++++ TEXTO SELECCIONADO ++++
La exigencia de paz, en el matadero de la gran guerra, los gritos
reclamando pan, los campesinos exigiendo la tierra, y los trabajadores
las fábricas, resumen la decisión de Lenin y los bolcheviques
protagonizando la revolución que cambió el mundo. Porque fue la
aspiración a la igualdad y la justicia la que creó el poder soviético,
la que levantó el socialismo en condiciones difícilmente imaginables
hoy: suele olvidarse, pero la revolución bolchevique tuvo que construir
el socialismo en un país que perdió, en un lapso de treinta años, a casi
cuarenta millones de personas, víctimas de la guerra civil impuesta
tras la revolución por veinte países capitalistas, y por las dos guerras
mundiales desatadas por las rivalidades de esas mismas potencias. Sólo
en la guerra de Hitler, la Unión Soviética vio morir a veintisiete
millones de trabajadores y soldados.
++++ ENTRADAS DADAS ++++
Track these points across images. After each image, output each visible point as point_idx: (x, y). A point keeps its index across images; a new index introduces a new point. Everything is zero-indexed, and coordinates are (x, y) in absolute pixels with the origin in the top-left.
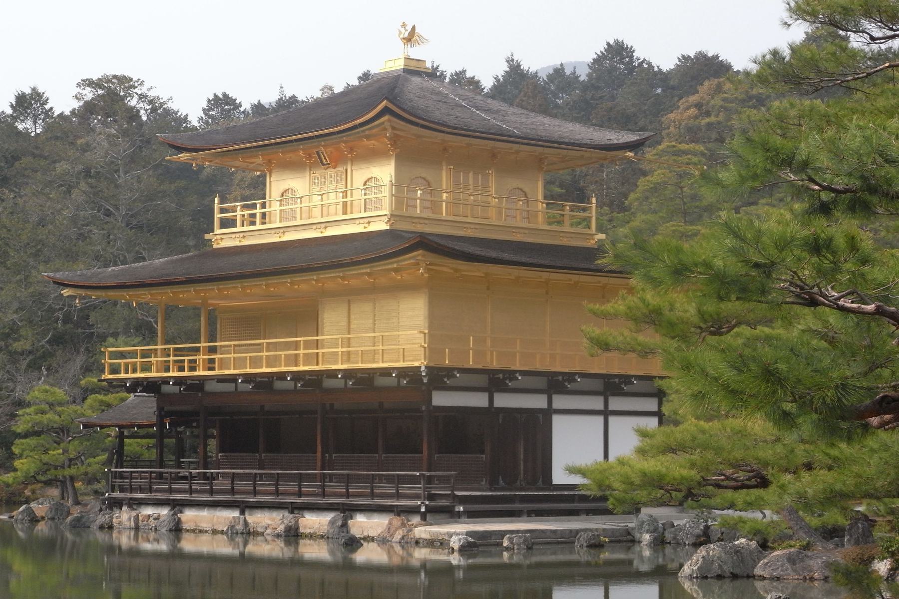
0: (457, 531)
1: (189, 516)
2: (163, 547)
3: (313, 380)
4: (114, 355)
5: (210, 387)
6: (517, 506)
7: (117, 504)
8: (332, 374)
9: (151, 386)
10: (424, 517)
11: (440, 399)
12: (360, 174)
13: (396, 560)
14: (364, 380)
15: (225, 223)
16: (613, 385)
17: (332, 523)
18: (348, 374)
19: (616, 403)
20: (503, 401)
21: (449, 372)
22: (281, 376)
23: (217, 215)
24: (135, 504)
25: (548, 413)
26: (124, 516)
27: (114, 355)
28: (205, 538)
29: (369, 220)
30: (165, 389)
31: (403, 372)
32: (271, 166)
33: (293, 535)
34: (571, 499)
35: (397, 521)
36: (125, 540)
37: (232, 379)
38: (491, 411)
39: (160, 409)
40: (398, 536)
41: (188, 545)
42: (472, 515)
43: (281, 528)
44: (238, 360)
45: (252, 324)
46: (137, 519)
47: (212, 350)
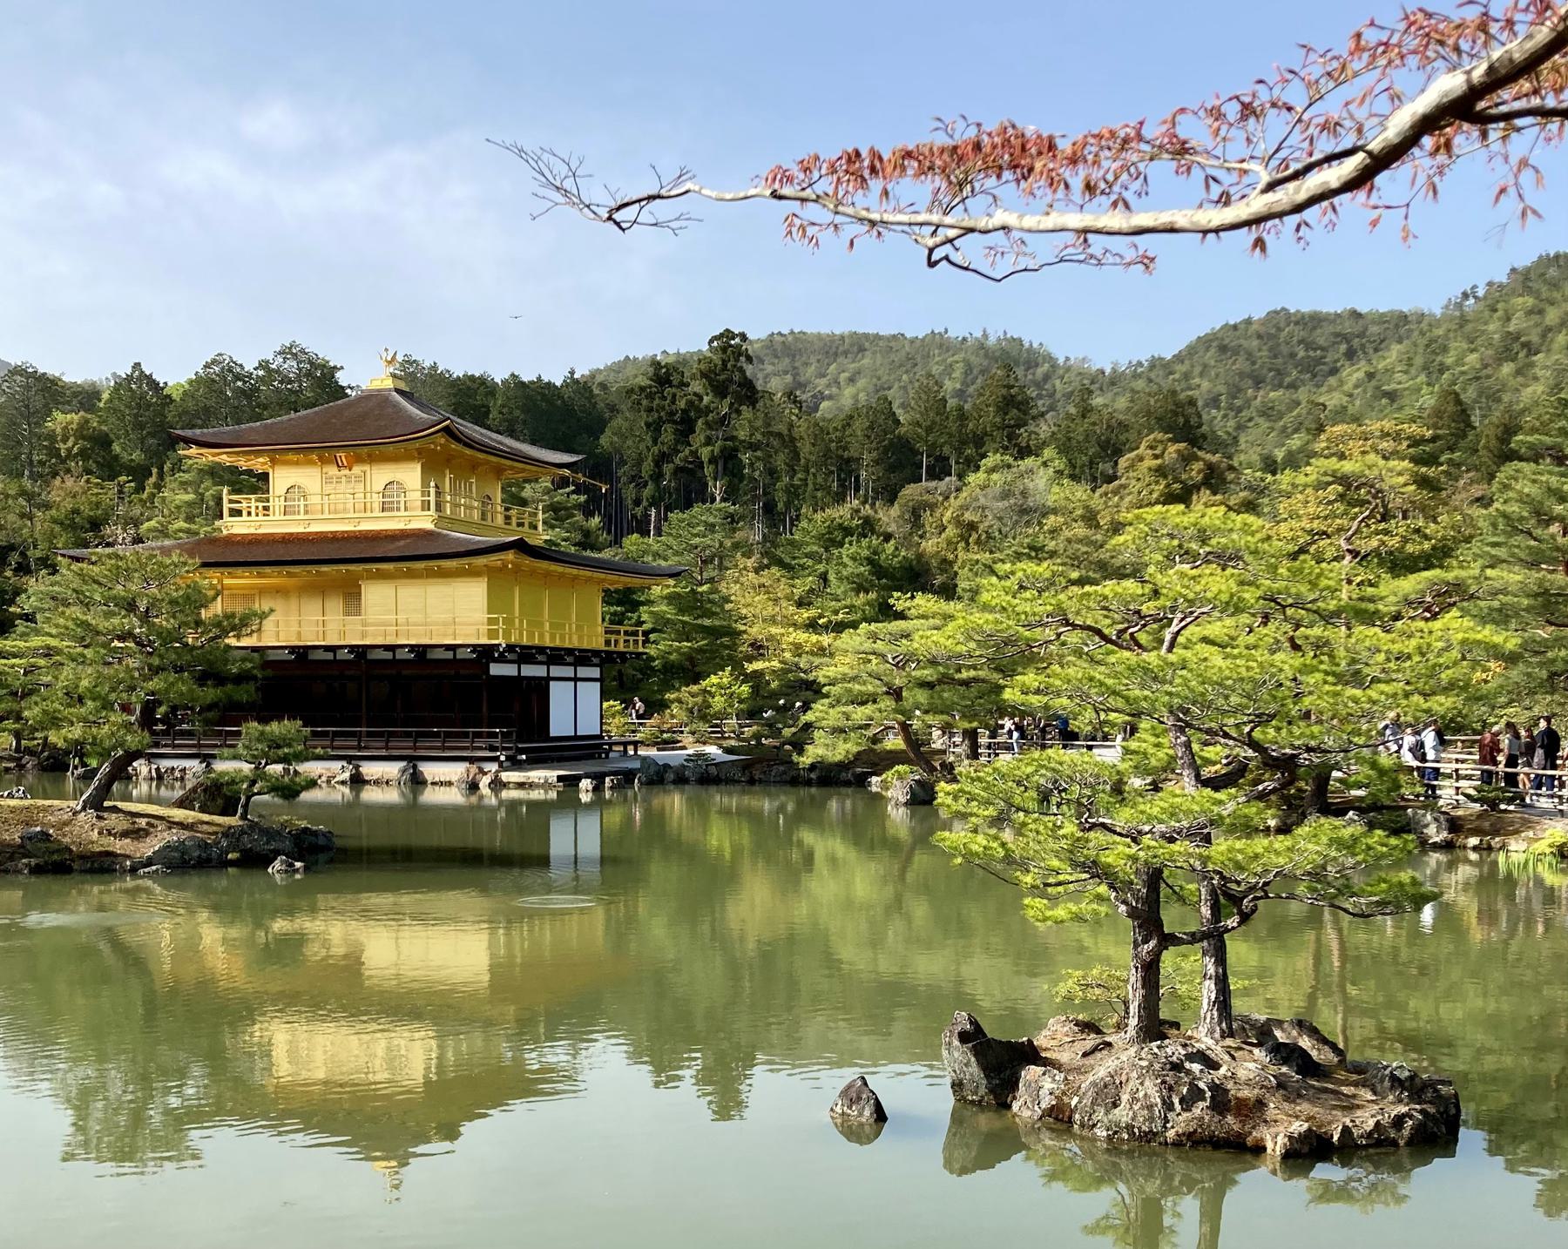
++++
**OBJETIVO PLANTEADO 1**
Responde sobre el texto seleccionado:
(a) ¿Qué exigían los campesinos?
(b) ¿Cuántos países capitalistas impusieron la guerra civil tras la revolución?
(c) ¿Cuántos trabajadores y soldados vio morir la Unión Soviética en la guerra de Hitler?
**OBJETIVO PLANTEADO 2**
Copia de nuevo el fragmento del texto seleccionado que empieza con las palabras que contienen "La exigencia de" y termina con "trabajadores y soldados.", y cambia en él "campesinos" por "labriegos".

**RESPUESTA 1**
(a) La tierra.
(b) Veinte.
(c) Veintisiete millones.

**RESPUESTA 2**
La exigencia de paz, en el matadero de la gran guerra, los gritos
reclamando pan, los labriegos exigiendo la tierra, y los trabajadores
las fábricas, resumen la decisión de Lenin y los bolcheviques
protagonizando la revolución que cambió el mundo. Porque fue la
aspiración a la igualdad y la justicia la que creó el poder soviético,
la que levantó el socialismo en condiciones difícilmente imaginables
hoy: suele olvidarse, pero la revolución bolchevique tuvo que construir
el socialismo en un país que perdió, en un lapso de treinta años, a casi
cuarenta millones de personas, víctimas de la guerra civil impuesta
tras la revolución por veinte países capitalistas, y por las dos guerras
mundiales desatadas por las rivalidades de esas mismas potencias. Sólo
en la guerra de Hitler, la Unión Soviética vio morir a veintisiete
millones de trabajadores y soldados.